> _Условие задания_:
Допишите продолжение отрывка о Пелагее Ивановне и Дивеевской обители, начав сразу после его последнего предложения.

> _Цитируемый отрывок_:

※

В Дивеевской обители была великая смута, связанная с хозяйничаньем послушника Ивана Тихонова, который после смерти батюшки Серафима самовольно присвоил себе звание его ученика и стал по-своему распоряжаться в Дивееве. Батюшка Серафим и эту смуту предвидел загодя и говорил, что его «сироткам» пострадать придется. Отняли у нас законную настоятельницу. Дело дошло до Синода. И вот все это время-то Пелагея Ивановна свою «работу работала»: палками била да камни таскала, видно, так «бесов гоняла».
А с тех пор, как возвратили нам матушку-игуменью Елизавету Алексеевну Ушакову, перестала озорничать и моя Пелагея Ивановна. Вместо камней да палок с начала матушкиного игуменства цветы полюбила. И сколько ей, бывало, принесут: пуки целые! Всю келью затравнят ими. Тут она и бегать почти перестала, все больше в келье сидела. Повесила батюшки Серафима портрет и матушки-игуменьи: с ними все ночи напролет разговоры вела да цветов им давала. Спать она почти не спала: разве так, сидя, подремлет. А ночью, бывало, посмотришь, ее уж и нет: стоит где-нибудь в обители, невзирая на ненастье, обратясь к востоку, полагать надо, — молилась. Никогда не болела.

※

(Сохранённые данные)
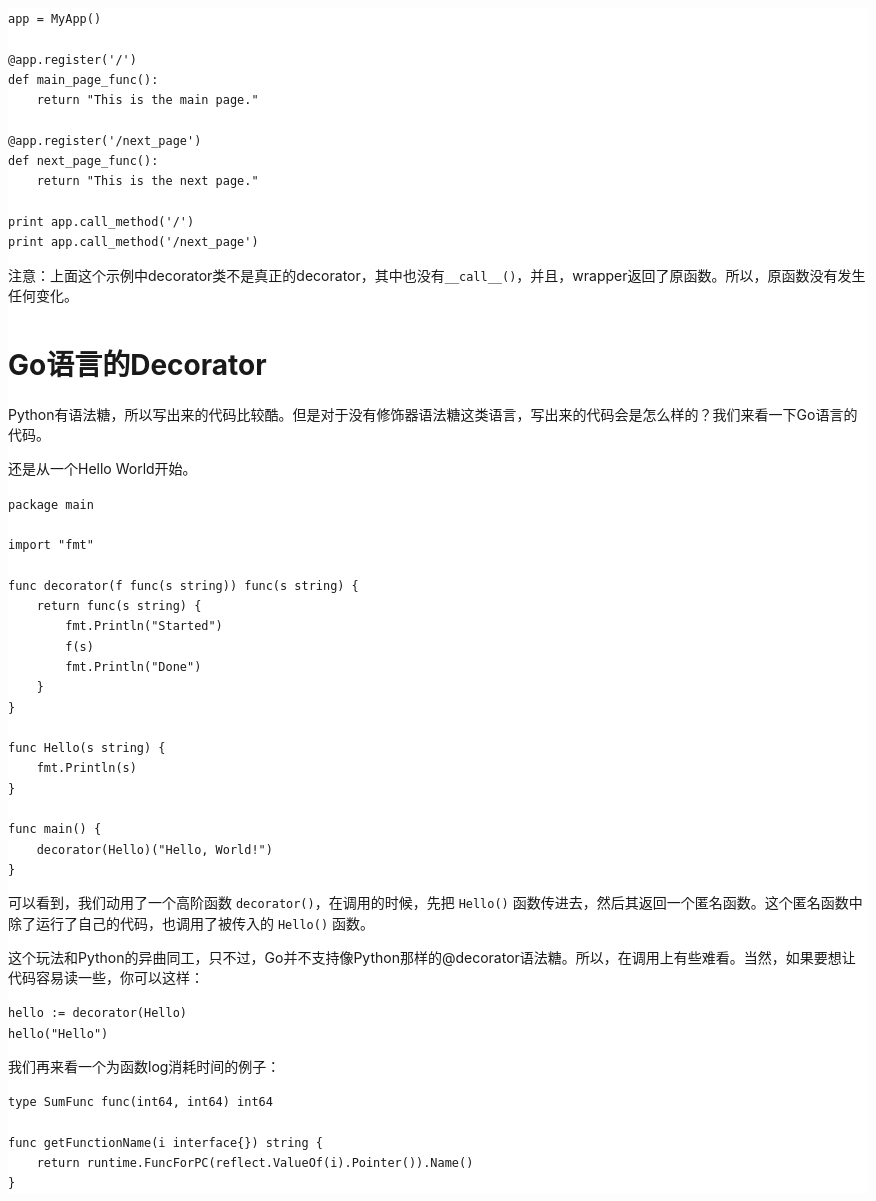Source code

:     app = MyApp()
     
    @app.register('/')
    def main_page_func():
        return "This is the main page."
     
    @app.register('/next_page')
    def next_page_func():
        return "This is the next page."
     
    print app.call_method('/')
    print app.call_method('/next_page')
    

注意：上面这个示例中decorator类不是真正的decorator，其中也没有`__call__()`，并且，wrapper返回了原函数。所以，原函数没有发生任何变化。

Go语言的Decorator
==============

Python有语法糖，所以写出来的代码比较酷。但是对于没有修饰器语法糖这类语言，写出来的代码会是怎么样的？我们来看一下Go语言的代码。

还是从一个Hello World开始。

    package main
    
    import "fmt"
    
    func decorator(f func(s string)) func(s string) {
        return func(s string) {
            fmt.Println("Started")
            f(s)
            fmt.Println("Done")
        }
    }
    
    func Hello(s string) {
        fmt.Println(s)
    }
    
    func main() {
        decorator(Hello)("Hello, World!")
    }
    

可以看到，我们动用了一个高阶函数 `decorator()`，在调用的时候，先把 `Hello()` 函数传进去，然后其返回一个匿名函数。这个匿名函数中除了运行了自己的代码，也调用了被传入的 `Hello()` 函数。

这个玩法和Python的异曲同工，只不过，Go并不支持像Python那样的@decorator语法糖。所以，在调用上有些难看。当然，如果要想让代码容易读一些，你可以这样：

    hello := decorator(Hello)
    hello("Hello")
    

我们再来看一个为函数log消耗时间的例子：

    type SumFunc func(int64, int64) int64
    
    func getFunctionName(i interface{}) string {
        return runtime.FuncForPC(reflect.ValueOf(i).Pointer()).Name()
    }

※

> _Ответ_:
Дар слез был у Пелагеи Ивановны замечательный, но прежде она плакала более тайком. Помню, однажды схватилась я, уж очень долго ее на месте не было. Пошла в поле, вижу: сидит она у кирпичных сараев и так горько плачет, словно река льется. Я забеспокоилась, подумала, уж не побил ее кто? А она мне, моя голубушка, и говорит:
— Нет, матушка, это не так; надо мне так плакать, вот я и плачу…
А года за четыре до своей смерти (1884), когда слышно стало, какие пакости да беззакония у нас творятся на Руси, она, сердечная, плакала, не скрываясь, и почти не переставала. Глаза даже загноились и заболели у нее от этих слез.
— Эх, Симеон (стала она меня так называть), если ты знала, что творится, весь бы свет заставила плакать, — говорила она.
Что и говорить… Воевать по-своему, по блаженному, воевала, а уж терпелива и смиренна была, удивляться лишь надо. Бывало, таракашку зря ни сама не тронет, ни другим не даст. Не только кого обидеть не могла, но если ей на ногу наступят, раздавят вовсе, то она и не пикнет, поморщится только. Как хочешь ее унижай и поноси, ругай в лицо, — она еще и рада, улыбается. «Я ведь, — говорит, — вовсе без ума, дура». А если кто-нибудь отметит ее прозорливость и назовет святой и праведницей, то она очень растревожится. Не терпела почета, поношение любила больше всего.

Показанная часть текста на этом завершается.